LGBT kids need ‘support, love and acceptance’

Moderator Elliott Malamet, centre, with panelists, from left, Joanna Halpern, Gidon Feen, Miriam Herman, and Andrew Dale. FRANCES KRAFT PHOTO

For young people in the Orthodox community, “lives are on the line” because of negative attitudes toward homosexuality, said Andrew Dale, a panellist at a live-streamed Torah in Motion event called “Sinai and Sexuality: LGBT Jews Talk about God, Torah and Personal Identity.”

Dale, one of four young adults who spoke to 300 people at TanenbaumCHAT’s Wilmington Avenue campus on Dec. 3 as a followup to a May event on the LGBT community and Orthodoxy, said that young gay people who are not accepted have a suicide rate eight times higher than average.

A financier turned entrepreneur, Dale also volunteers for Eshel, an organization for LGBTQ Jews, on its “Welcoming Shuls” project, determining to what extent they will be welcome at various synagogues. The organization also offers pastoral counselling resources.


Moderator Elliott Malamet said it was “surprisingly painful” to hear that some people couldn’t appear on the panel because they hadn’t come out to everyone. “I wanted to understand the experience of these young people. I think they’ve all been magnificent,” he said at the end of the evening, sparking a standing ovation.

Joanna Halpern, a student at McGill University, said the “Don’t ask, don’t tell” policy in some Orthodox circles is “the denying of who you are…. It’s terrible. It’s not OK.” The Calgary native who moved to Toronto to attend Ulpanat Orot no longer considers herself modern Orthodox, but said Judaism is still a big part of her life. She is the founder of JQueer, for LGBT Jewish young adults in Montreal.

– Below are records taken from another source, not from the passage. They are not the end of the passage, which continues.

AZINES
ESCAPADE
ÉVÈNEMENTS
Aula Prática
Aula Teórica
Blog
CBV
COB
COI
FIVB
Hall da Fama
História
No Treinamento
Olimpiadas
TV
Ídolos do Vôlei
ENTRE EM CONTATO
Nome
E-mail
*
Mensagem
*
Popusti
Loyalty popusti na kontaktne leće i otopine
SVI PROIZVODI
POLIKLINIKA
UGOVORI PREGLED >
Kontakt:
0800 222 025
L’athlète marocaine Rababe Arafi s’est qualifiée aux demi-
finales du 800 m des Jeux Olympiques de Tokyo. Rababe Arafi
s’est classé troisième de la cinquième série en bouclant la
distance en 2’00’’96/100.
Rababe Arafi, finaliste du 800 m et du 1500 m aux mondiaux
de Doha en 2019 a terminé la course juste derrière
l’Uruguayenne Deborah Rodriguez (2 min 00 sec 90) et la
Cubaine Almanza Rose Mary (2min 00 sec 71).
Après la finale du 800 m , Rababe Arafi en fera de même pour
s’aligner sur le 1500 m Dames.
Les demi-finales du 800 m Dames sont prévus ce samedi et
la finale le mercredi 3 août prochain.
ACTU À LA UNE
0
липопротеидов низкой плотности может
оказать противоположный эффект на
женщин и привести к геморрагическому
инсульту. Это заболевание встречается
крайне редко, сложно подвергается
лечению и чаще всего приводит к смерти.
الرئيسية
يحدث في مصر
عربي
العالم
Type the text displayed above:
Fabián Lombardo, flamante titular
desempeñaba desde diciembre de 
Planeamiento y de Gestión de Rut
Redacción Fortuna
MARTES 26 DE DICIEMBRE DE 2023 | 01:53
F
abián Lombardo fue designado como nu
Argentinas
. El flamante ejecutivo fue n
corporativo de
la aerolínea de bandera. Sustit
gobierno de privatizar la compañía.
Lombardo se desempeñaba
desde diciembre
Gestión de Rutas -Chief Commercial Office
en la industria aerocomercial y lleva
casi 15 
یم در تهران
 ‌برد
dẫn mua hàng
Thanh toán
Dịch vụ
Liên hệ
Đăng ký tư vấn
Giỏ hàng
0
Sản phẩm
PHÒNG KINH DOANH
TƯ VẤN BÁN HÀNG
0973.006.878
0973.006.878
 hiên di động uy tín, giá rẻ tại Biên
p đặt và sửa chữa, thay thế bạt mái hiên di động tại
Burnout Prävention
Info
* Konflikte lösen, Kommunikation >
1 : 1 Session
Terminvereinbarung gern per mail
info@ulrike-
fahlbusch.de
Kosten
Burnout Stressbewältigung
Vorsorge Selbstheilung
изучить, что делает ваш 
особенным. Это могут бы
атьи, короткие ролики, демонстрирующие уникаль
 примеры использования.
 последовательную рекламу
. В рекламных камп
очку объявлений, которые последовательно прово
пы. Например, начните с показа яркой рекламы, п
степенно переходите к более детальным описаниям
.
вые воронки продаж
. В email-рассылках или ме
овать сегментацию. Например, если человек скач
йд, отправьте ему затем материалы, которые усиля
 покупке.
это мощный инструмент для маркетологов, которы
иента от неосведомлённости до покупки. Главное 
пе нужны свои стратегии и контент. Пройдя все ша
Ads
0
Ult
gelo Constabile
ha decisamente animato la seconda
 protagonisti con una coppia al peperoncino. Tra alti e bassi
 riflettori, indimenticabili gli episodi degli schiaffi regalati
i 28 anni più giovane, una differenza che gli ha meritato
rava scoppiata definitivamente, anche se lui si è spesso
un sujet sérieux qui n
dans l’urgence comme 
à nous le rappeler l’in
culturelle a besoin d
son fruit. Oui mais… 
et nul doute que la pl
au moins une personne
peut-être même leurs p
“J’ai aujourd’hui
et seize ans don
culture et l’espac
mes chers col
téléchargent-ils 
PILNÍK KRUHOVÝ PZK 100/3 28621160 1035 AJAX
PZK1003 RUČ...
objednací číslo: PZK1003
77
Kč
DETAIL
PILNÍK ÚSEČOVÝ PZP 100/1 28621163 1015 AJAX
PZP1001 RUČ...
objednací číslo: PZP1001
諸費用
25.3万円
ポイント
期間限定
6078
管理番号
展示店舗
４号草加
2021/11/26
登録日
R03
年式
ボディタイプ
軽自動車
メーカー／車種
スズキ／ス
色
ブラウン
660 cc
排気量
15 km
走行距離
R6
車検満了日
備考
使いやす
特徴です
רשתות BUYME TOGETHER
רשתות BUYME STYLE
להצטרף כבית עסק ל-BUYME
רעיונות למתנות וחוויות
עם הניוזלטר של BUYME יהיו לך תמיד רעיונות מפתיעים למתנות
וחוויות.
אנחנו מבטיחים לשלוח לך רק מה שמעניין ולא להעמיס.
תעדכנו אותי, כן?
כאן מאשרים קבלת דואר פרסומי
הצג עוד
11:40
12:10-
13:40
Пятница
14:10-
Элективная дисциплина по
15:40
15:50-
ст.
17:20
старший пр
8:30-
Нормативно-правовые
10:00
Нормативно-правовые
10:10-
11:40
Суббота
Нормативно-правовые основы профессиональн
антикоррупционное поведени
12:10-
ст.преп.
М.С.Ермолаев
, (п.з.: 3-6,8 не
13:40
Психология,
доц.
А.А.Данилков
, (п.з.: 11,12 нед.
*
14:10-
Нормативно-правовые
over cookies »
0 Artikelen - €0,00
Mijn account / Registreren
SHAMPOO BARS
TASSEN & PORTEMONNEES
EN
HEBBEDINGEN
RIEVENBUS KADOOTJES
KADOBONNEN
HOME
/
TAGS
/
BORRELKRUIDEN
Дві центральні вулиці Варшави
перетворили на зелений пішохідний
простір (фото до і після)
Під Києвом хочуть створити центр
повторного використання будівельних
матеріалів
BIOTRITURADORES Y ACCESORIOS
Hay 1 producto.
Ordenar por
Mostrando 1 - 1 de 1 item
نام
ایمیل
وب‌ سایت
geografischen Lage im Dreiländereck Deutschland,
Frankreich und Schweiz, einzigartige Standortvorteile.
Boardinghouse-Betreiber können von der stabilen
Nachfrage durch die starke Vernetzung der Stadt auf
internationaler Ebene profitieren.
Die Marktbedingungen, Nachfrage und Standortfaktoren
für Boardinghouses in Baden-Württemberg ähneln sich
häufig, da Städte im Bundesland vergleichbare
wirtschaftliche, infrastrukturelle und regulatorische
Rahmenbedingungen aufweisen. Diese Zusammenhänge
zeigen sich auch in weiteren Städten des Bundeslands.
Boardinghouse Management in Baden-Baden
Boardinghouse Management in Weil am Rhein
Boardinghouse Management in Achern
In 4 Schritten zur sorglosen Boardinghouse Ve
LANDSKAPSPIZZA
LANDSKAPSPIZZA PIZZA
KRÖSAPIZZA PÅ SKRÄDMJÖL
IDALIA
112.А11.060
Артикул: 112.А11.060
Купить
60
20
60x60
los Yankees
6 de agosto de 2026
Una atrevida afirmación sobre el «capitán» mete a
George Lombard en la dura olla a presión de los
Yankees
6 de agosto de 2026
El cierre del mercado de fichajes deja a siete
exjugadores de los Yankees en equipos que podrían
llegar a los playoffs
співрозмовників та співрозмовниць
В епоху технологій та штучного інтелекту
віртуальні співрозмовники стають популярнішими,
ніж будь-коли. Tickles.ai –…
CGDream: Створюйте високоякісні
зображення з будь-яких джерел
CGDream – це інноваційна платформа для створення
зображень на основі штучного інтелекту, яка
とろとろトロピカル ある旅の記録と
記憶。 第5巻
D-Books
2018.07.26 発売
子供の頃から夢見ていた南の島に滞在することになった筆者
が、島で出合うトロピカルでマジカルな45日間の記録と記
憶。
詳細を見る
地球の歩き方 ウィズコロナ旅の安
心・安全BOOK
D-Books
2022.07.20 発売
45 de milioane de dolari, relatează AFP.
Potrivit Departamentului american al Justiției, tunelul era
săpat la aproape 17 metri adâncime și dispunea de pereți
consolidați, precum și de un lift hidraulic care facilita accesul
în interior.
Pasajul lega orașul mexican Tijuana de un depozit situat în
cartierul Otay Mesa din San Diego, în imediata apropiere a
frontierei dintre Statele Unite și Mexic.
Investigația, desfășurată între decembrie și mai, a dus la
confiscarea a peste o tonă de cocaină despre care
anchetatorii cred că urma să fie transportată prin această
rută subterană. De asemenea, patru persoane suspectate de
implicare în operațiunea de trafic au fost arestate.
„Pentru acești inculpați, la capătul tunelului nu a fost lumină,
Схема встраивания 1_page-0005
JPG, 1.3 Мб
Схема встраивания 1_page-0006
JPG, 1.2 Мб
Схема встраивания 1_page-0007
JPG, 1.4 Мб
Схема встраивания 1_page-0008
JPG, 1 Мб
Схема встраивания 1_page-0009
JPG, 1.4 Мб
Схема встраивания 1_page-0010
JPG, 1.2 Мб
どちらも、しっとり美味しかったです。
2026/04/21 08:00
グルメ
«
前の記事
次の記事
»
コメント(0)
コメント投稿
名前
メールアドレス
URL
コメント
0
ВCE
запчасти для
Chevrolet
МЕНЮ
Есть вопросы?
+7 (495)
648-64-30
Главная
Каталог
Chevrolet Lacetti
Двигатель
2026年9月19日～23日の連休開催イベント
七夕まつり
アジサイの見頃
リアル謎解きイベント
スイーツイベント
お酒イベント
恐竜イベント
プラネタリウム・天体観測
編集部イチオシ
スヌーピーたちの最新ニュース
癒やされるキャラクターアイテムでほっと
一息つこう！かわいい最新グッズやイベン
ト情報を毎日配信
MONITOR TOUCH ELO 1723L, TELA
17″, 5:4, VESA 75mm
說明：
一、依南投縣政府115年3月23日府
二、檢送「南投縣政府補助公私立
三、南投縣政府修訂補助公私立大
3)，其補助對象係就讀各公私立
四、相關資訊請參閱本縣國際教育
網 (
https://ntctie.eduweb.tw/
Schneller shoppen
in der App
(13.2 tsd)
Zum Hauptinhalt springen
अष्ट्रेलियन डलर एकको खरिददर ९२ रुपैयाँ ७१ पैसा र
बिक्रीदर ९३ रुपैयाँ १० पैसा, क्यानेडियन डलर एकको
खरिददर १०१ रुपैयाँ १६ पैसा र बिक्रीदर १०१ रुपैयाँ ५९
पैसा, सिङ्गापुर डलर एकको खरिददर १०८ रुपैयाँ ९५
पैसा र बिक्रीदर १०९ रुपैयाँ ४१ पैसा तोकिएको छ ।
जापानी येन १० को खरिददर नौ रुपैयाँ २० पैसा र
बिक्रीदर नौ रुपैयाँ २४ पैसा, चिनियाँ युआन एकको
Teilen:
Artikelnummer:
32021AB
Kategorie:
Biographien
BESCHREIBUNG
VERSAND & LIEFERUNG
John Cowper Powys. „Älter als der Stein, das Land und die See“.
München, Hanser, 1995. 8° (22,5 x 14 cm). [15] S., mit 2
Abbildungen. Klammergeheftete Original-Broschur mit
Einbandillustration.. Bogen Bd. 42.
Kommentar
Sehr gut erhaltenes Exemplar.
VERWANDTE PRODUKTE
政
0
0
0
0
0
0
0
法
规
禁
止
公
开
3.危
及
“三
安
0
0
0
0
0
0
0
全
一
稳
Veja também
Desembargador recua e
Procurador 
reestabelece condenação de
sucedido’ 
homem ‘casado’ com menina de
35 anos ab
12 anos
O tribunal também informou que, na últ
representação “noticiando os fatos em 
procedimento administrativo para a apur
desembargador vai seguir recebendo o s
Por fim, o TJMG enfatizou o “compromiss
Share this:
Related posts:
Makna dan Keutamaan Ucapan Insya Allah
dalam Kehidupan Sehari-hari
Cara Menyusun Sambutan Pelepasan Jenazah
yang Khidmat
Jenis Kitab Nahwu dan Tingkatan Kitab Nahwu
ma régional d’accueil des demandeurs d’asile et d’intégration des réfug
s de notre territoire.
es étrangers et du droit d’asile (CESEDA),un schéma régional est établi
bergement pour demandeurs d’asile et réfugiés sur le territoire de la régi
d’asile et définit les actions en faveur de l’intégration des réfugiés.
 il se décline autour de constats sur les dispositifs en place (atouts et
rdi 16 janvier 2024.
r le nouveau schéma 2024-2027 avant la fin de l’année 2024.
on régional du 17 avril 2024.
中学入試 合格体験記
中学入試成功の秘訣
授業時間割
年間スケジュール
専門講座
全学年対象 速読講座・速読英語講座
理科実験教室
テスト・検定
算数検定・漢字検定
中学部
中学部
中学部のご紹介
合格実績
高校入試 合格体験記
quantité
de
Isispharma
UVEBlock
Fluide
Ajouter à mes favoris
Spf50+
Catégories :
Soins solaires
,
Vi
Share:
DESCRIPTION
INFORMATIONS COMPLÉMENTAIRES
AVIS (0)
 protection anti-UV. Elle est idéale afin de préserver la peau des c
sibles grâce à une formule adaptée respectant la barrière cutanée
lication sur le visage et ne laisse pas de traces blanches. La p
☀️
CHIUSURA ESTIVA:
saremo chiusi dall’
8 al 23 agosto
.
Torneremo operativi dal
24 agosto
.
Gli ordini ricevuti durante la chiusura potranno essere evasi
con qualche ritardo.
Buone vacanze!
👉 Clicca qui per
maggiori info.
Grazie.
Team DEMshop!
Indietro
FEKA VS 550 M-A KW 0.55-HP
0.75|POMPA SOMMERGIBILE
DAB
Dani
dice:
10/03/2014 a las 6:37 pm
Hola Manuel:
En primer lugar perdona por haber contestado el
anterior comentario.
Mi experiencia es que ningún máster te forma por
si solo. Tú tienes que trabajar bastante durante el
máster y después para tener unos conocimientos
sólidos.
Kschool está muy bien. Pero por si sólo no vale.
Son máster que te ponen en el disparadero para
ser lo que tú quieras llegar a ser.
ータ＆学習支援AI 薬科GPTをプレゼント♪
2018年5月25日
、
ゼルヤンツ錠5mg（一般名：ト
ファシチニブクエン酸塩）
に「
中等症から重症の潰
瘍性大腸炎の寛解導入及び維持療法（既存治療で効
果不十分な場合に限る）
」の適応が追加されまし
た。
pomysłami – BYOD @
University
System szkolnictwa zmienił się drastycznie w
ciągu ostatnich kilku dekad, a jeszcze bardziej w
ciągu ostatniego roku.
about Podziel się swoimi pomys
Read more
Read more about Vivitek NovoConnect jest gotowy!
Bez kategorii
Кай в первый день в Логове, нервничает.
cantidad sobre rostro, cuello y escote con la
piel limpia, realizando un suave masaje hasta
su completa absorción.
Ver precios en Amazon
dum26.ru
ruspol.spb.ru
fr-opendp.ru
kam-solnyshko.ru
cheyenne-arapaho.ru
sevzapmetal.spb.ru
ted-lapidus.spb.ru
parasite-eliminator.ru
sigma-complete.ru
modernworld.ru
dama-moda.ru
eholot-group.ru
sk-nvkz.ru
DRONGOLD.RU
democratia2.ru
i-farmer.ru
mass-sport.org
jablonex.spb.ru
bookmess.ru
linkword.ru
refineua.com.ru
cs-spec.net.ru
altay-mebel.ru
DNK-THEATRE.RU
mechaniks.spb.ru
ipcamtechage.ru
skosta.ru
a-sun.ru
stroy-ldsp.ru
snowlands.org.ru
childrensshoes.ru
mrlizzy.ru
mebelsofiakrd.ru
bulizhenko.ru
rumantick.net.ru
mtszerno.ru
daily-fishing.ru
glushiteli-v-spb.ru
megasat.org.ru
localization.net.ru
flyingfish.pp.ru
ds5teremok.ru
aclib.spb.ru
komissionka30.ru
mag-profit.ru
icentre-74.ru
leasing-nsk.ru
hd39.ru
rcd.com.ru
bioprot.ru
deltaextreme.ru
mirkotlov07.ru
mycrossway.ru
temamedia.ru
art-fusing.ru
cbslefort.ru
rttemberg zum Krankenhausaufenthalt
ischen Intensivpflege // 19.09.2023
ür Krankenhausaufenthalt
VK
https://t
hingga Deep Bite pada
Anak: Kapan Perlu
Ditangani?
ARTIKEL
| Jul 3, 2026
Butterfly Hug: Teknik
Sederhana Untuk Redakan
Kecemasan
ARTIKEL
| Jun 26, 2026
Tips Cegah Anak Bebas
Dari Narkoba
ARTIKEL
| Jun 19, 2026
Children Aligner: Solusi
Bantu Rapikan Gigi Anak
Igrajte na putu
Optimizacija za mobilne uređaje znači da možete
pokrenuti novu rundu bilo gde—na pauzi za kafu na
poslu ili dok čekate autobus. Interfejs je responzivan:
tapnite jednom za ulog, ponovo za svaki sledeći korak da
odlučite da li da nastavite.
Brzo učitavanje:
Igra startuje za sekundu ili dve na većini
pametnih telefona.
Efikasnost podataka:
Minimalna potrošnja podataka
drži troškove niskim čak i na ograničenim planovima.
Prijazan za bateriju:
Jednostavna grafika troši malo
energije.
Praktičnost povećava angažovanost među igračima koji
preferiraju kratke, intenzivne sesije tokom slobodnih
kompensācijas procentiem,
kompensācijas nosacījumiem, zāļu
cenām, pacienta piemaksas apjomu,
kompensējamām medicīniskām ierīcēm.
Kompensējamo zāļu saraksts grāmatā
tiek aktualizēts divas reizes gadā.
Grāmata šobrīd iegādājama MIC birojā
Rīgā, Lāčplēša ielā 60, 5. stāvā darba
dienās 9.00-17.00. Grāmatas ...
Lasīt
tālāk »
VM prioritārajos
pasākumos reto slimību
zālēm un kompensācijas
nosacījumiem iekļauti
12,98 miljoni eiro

Halpern said she ended up seeing a psychologist because of severe anxiety, after she tried to be the person she was expected to be.

Dale, who became ba’al tshuvah in his late 20s, years after coming out, found that going to shul “elevated” him.

As someone who did not grow up Orthodox, Dale has what he calls “ba’al tshuvah privilege,” not having had to worry, for example, that his parents might be angry he’d ruined a sister’s chance of getting a shidduch by coming out.

Miriam Herman, who attended Tiferes Bais Yaakov High School in Toronto and is now a graduate student at Yeshiva University, said the most important thing about coming out is to “make sure you’re safe.” She said she didn’t come out to her mother until she was financially independent.

Jewish kids “need our support, love and acceptance,” she said.

Gidon Feen, a student at George Washington University, where he is involved in Jewish leadership, grew up in a “pretty haredi” American community until Grade 7, when his family became modern Orthodox.

He said when a rabbi spoke to his Grade 10 class about homosexuality being a psychological disorder, and that gay people “should not be part of our community,” he found himself “in a very fragile state of mind,” struggling to define himself sexually and also in the context of Judaism.

Feen changed schools soon afterward, and came out at his graduation party. Although his friends were very accepting, he feared – unnecessarily, as it turned out – that his shul community would react differently. Now, Feen says, he has “a very happy relationship with Judaism.”

Participants also discussed wanting a Jewish marriage and family life. Dale said he would like to see “some kind of commitment ceremony” and a welcoming attitude to same-sex couples in the synagogue. He noted that the Torah prohibition against homosexuality refers only to the physical act, not to “being in a relationship, showing love, having companionship, showing commitment, or having a kid.”

Herman said that, growing up, she never spoke to anyone about her sexual identity. “I think we need to educate our kids, demystify the subject, and make sure everybody’s safe and still loving God.”

Malamet – a co-founder of Torah in Motion with Rabbi Jay and Ilana Kelman, and a longtime educator at TanenbaumCHAT – agreed. The subject will come up, he said, even if it’s not in the curriculum. In that case, he said, “it’s essentially left to the whim of the individual teacher instead of a thoughtful, deliberate, mindful approach.”